## What you have to do:
Exactly the lines from the beginning of the records to the line with "index mcp: (190, 211)", both ends included, are to be given again, and pictures are to be left out.

[Saved entries]
•••••

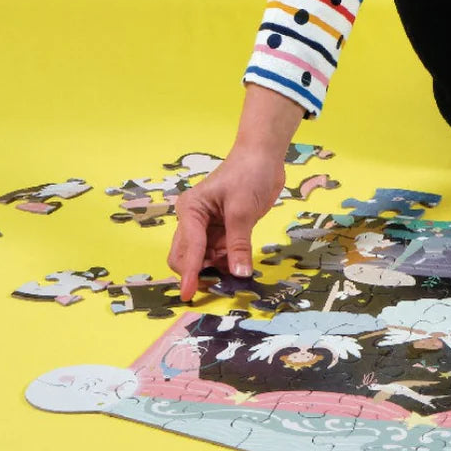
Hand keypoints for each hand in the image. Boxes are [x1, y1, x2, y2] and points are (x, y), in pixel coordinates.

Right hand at [167, 147, 285, 300]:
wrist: (264, 155)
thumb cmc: (249, 174)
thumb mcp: (243, 210)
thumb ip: (239, 244)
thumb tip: (240, 274)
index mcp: (190, 211)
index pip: (189, 248)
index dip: (189, 273)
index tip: (189, 295)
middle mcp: (193, 221)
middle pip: (186, 257)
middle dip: (199, 274)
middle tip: (219, 287)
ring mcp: (208, 227)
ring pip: (203, 259)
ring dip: (215, 271)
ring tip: (234, 279)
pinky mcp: (223, 231)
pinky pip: (219, 255)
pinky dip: (226, 264)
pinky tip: (239, 268)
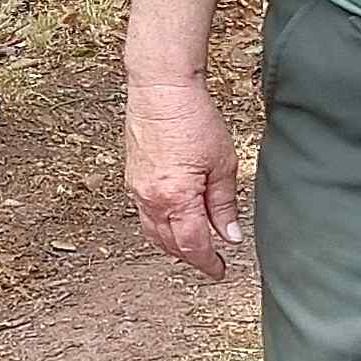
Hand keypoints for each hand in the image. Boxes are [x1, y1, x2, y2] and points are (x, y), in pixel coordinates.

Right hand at [125, 70, 246, 274]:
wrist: (161, 89)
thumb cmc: (192, 118)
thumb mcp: (222, 164)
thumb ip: (224, 204)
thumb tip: (229, 234)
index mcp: (176, 198)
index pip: (193, 245)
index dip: (208, 263)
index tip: (220, 271)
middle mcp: (151, 199)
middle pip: (170, 244)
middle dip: (191, 256)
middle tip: (211, 260)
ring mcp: (137, 189)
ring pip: (153, 232)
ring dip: (173, 243)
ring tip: (193, 244)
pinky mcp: (132, 177)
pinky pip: (144, 214)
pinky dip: (160, 225)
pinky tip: (174, 219)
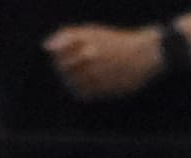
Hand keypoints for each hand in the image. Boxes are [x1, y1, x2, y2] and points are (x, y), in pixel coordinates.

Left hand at [47, 20, 171, 97]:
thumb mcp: (92, 31)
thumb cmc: (114, 42)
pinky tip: (89, 84)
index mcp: (86, 40)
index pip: (56, 52)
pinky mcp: (105, 88)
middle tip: (77, 65)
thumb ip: (67, 36)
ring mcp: (98, 72)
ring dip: (72, 80)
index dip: (58, 54)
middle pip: (63, 67)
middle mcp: (91, 55)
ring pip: (71, 81)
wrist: (144, 55)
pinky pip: (83, 93)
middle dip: (64, 67)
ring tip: (84, 75)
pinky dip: (81, 90)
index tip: (65, 54)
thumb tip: (46, 47)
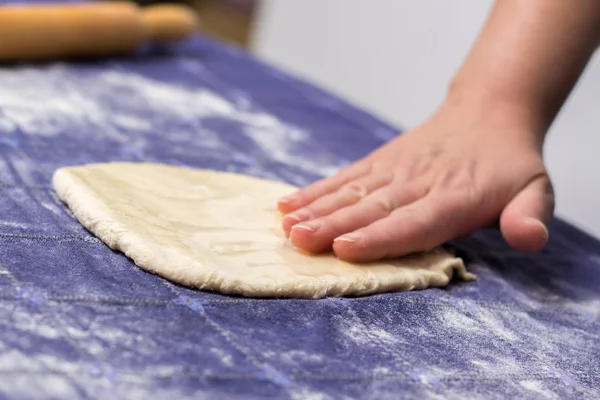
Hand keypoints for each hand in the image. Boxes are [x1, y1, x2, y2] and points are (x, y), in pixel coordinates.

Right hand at [277, 101, 554, 261]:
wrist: (487, 113)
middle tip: (299, 241)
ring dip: (316, 209)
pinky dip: (315, 190)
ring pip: (351, 191)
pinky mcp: (378, 161)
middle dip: (332, 225)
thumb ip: (530, 215)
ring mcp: (394, 169)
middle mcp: (418, 183)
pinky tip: (287, 203)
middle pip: (371, 207)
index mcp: (455, 197)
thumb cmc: (508, 165)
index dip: (379, 237)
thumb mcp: (535, 190)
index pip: (414, 221)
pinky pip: (344, 176)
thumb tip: (529, 239)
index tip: (344, 248)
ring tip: (287, 226)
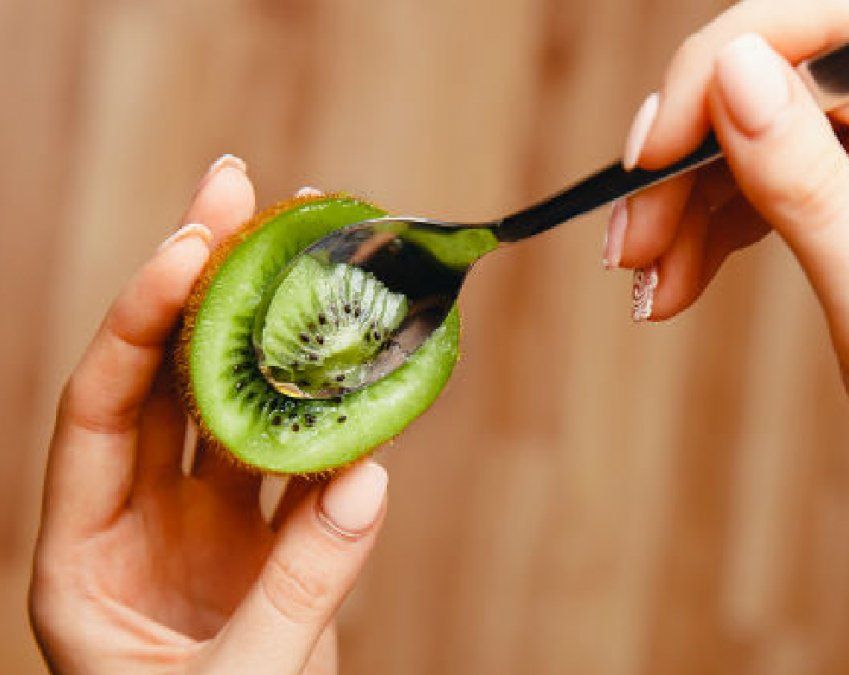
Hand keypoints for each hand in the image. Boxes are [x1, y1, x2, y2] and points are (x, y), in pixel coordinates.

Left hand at [29, 159, 387, 673]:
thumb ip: (296, 594)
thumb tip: (368, 479)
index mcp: (83, 555)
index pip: (100, 406)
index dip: (143, 318)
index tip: (191, 244)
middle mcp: (140, 521)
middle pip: (166, 377)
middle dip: (202, 278)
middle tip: (241, 186)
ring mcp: (209, 528)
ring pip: (238, 403)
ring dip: (273, 326)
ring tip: (307, 236)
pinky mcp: (271, 545)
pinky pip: (304, 460)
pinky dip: (335, 410)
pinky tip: (359, 351)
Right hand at [608, 0, 848, 638]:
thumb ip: (807, 189)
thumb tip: (734, 67)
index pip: (829, 34)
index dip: (720, 68)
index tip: (650, 159)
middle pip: (778, 78)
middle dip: (686, 153)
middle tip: (629, 245)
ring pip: (757, 132)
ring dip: (683, 202)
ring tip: (647, 285)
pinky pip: (766, 180)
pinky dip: (708, 227)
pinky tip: (675, 282)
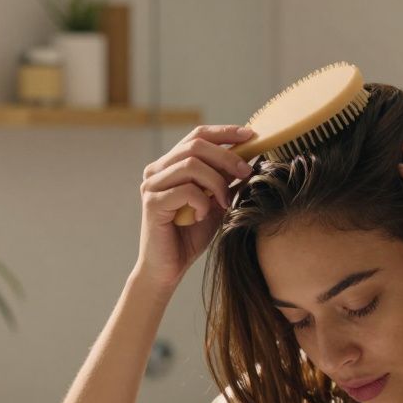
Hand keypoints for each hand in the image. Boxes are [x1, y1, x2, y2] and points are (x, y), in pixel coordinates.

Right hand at [137, 125, 254, 289]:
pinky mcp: (152, 202)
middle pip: (196, 145)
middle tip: (246, 172)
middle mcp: (157, 170)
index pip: (197, 135)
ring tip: (225, 202)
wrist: (168, 269)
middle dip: (227, 157)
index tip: (251, 135)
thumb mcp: (216, 203)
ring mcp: (152, 184)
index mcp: (171, 165)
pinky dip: (202, 202)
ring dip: (217, 182)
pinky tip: (201, 216)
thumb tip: (251, 158)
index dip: (225, 132)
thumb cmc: (190, 236)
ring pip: (191, 165)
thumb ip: (226, 180)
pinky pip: (185, 190)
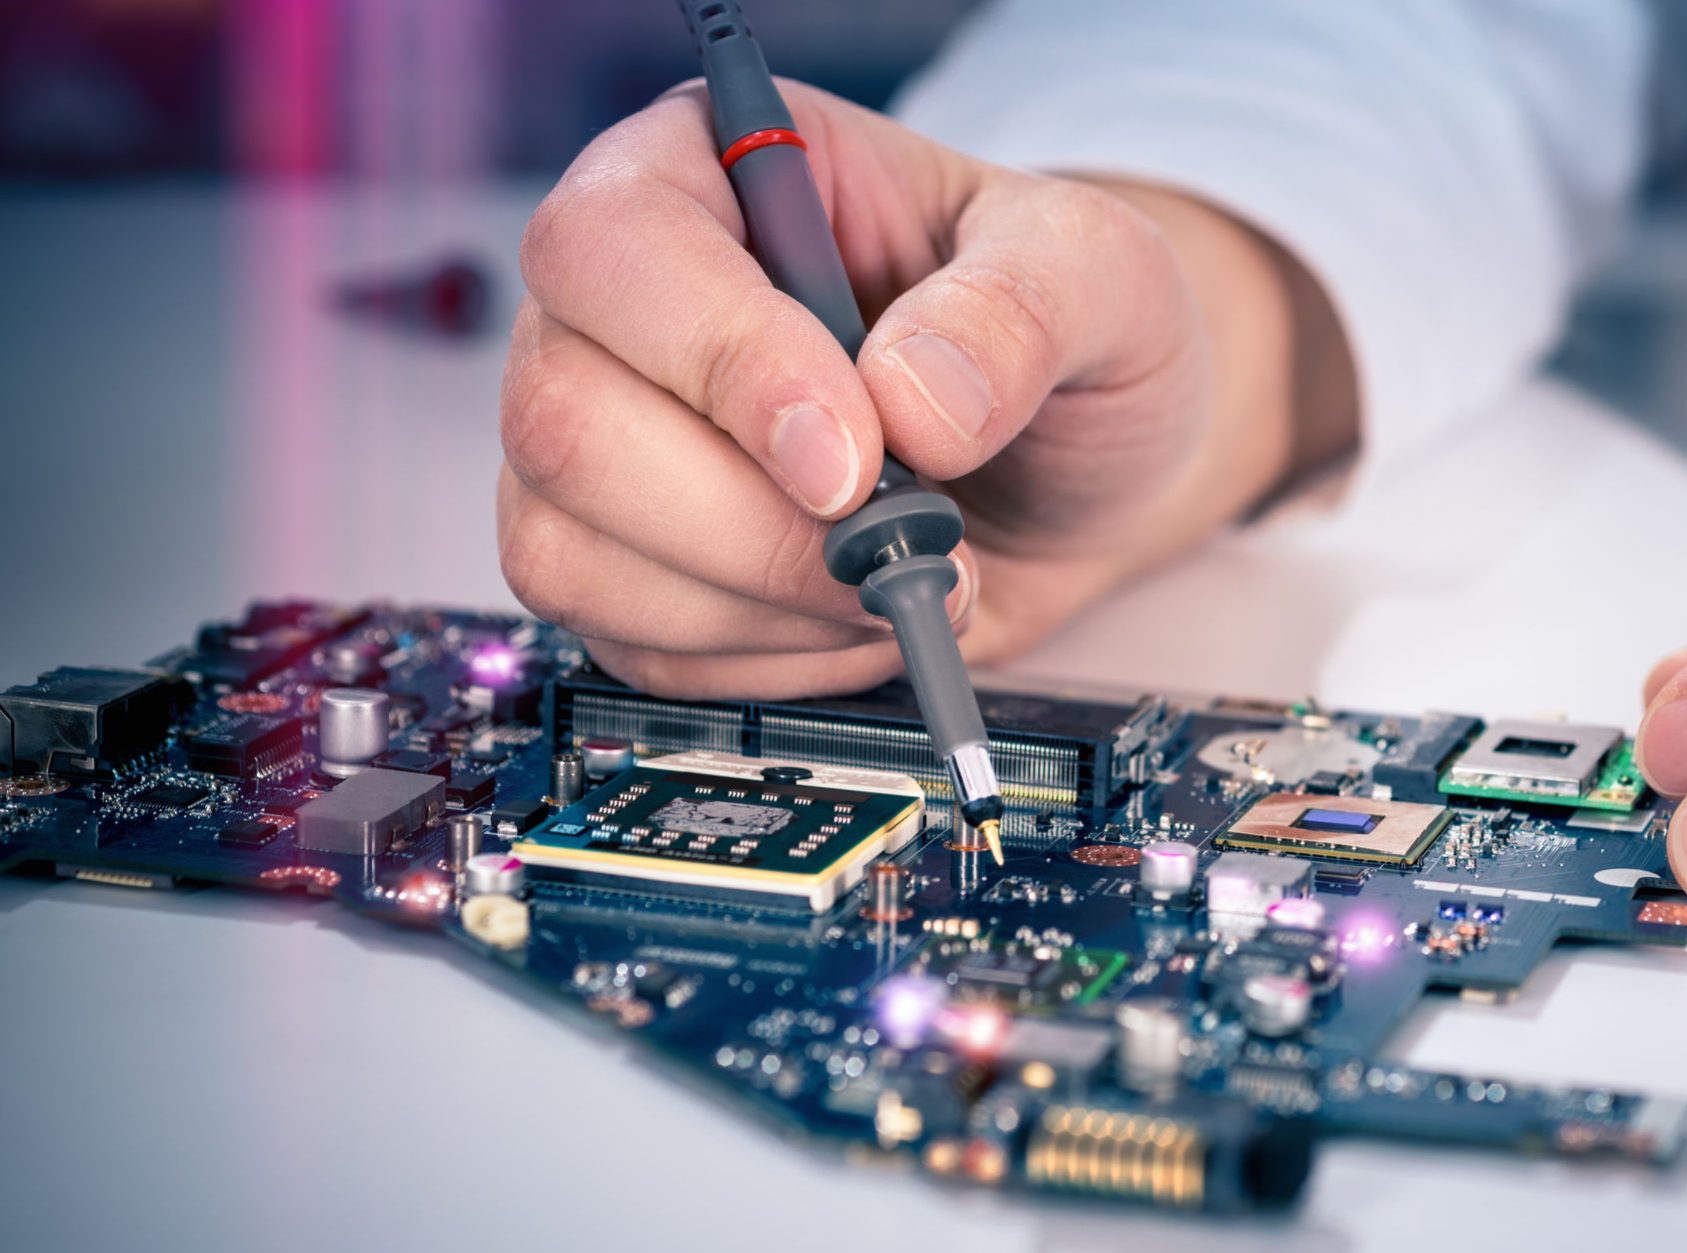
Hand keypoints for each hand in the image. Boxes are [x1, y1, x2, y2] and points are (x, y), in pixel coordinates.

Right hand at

•••••

## The completed task:
Hand keypoints for each hand in the image. Boxes are [x1, y1, x2, y2] and points are (x, y), in pixel coordinates.

Right hand at [167, 147, 285, 300]:
wrist: (264, 155)
thumb cmc: (249, 174)
thumb mcp: (243, 210)
thumb ip: (239, 244)
thumb tip: (240, 274)
index mcp: (190, 211)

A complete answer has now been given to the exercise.